The upshot is that the new algorithm does indeed work very well: it's not always better than a previous version of the Bron–Kerbosch algorithm that didn't use our subproblem ordering idea, but it's often better, always close, and sometimes far better. An additional advantage is that the new algorithm can work well with sparse representations of the input graph, whereas the older versions that we compared our algorithm against work best with dense graph representations that use a quadratic amount of memory, preventing them from being applied to very large graphs. Some of the largest graphs that we successfully tested the new algorithm on have millions of vertices and degeneracies ranging into the low three digits. In fact, this raises an issue, not unlike the one we started with: the running times of the implementation are far better than even our improved FPT analysis would predict, so again there's a big gap between theory and practice. Maybe we're not using the right parameter, and a tighter parameterized analysis with a different parameter would better show why these graphs are not so hard? Or maybe it's time to switch from worst-case to average case analysis, come up with a plausible but mathematically tractable model of random large sparse real-world graphs, and show that the expected time of the algorithm on such graphs is small?

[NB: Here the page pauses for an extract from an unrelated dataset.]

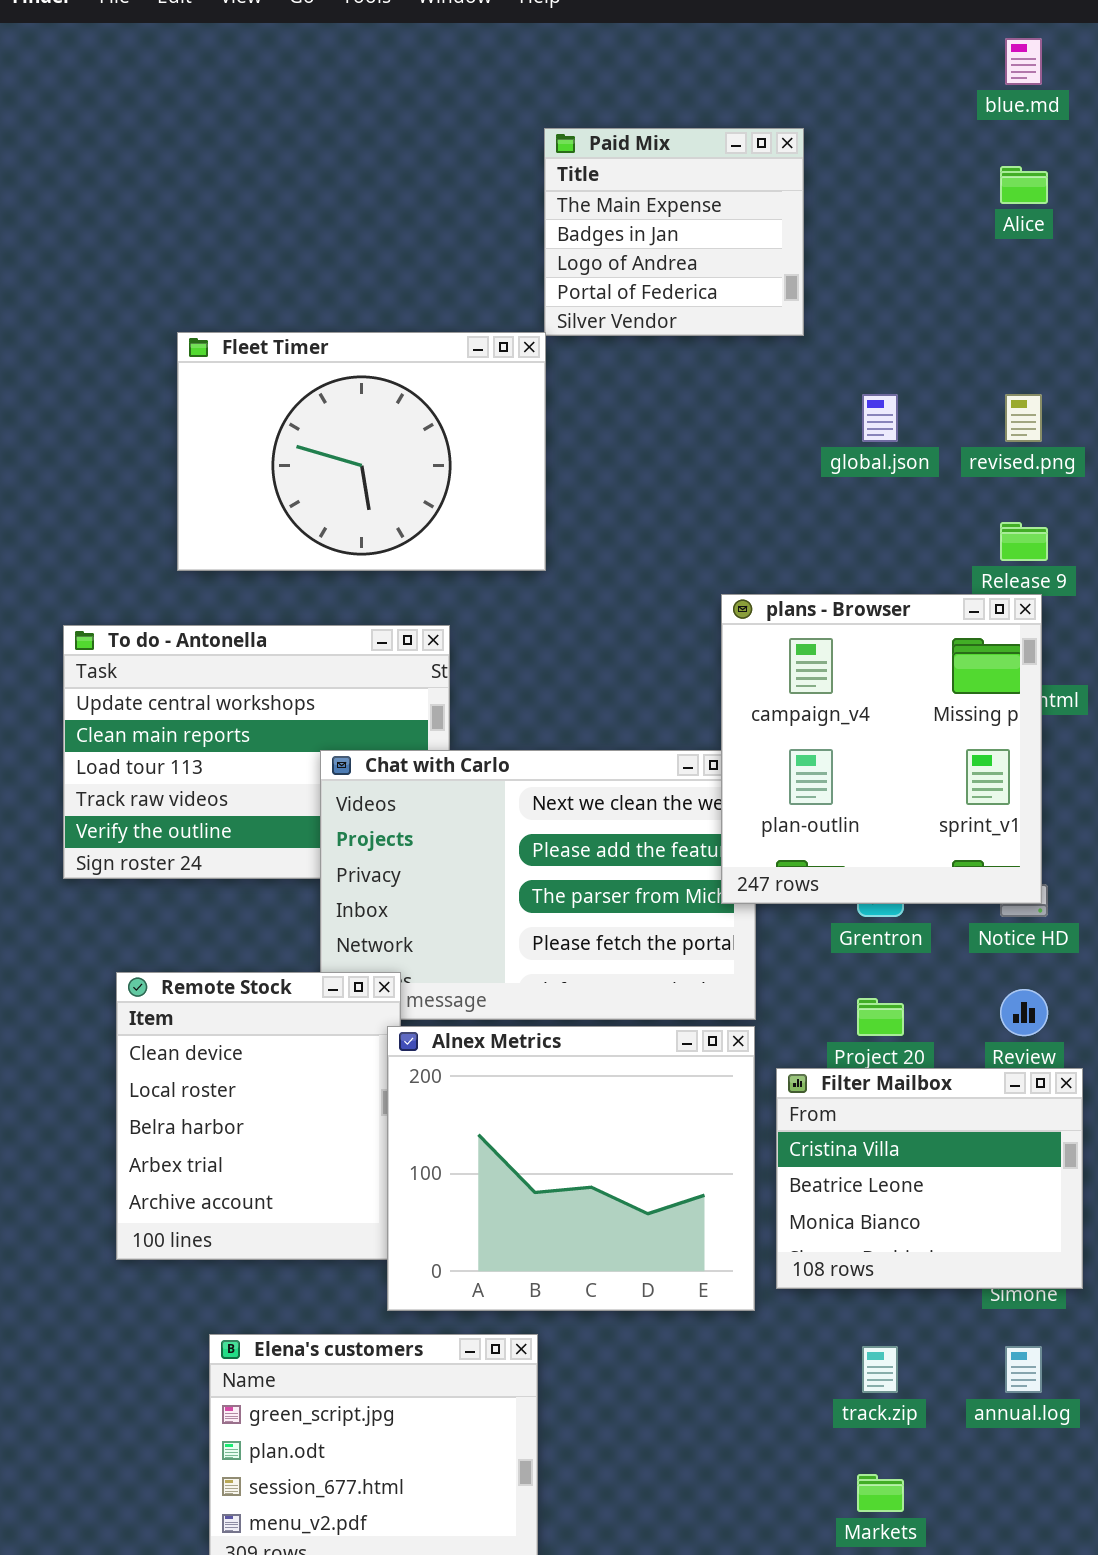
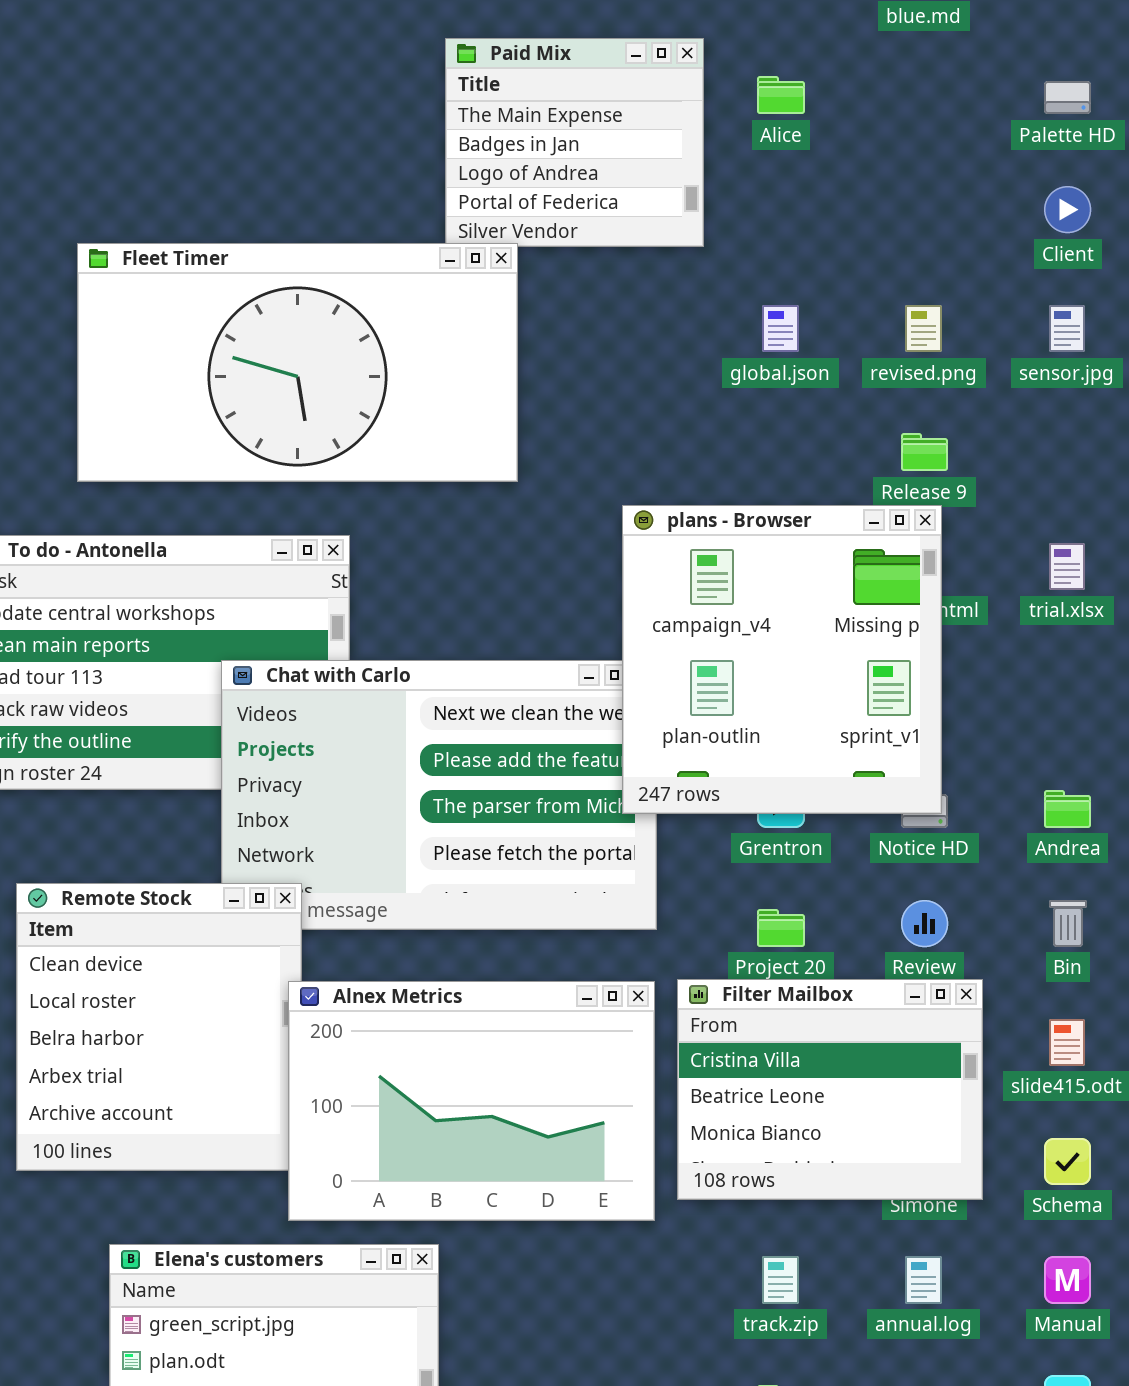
Alice: [1000,166,1048,204] -> [757,76,805,114], moved
Fleet Timer: [177,332,546,571] -> [77,243,518,482], resized
Alnex Metrics: [387,1026,755,1311] -> [288,981,655,1221], resized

One unanticipated outcome of writing a new implementation was that it uncovered several bugs in other existing implementations. Unfortunately this also meant that we had to badmouth some of our colleagues, after the SEA reviewers asked us to include another comparison of our code against someone else's software that we hadn't previously tried and we found that it didn't produce the correct results. But if this leads to fixes in code that others use, it's also a good thing in the long run.

The code is not yet public, but our plan is to include it in statnet, allowing it to be used within R.

Comments:

mcfnord:
2011-03-08T23:23:09Z
well go you!

mcfnord:
2011-03-08T23:24:57Z
is livejournal a large sparse graph?

11011110:
2011-03-15T00:43:48Z

I imagine so. It has millions of users and typical users have at most a few hundred friend links. That counts as sparse for our purposes. If you looked at the whole graph at once, it would be maybe ten times larger than the largest ones we tried, but not really any more dense, so probably it would only take ten times as much time to run.

(Sorry for the delayed response. I imagine it has something to do with this.)

mcfnord:
2011-03-15T00:48:37Z
let me know if you want it!

11011110:
2011-03-15T17:56:02Z
Thanks — my coauthor says he already has a copy. It was too big to fit into memory on the machine we were using on our tests but could probably be handled by a machine with more memory.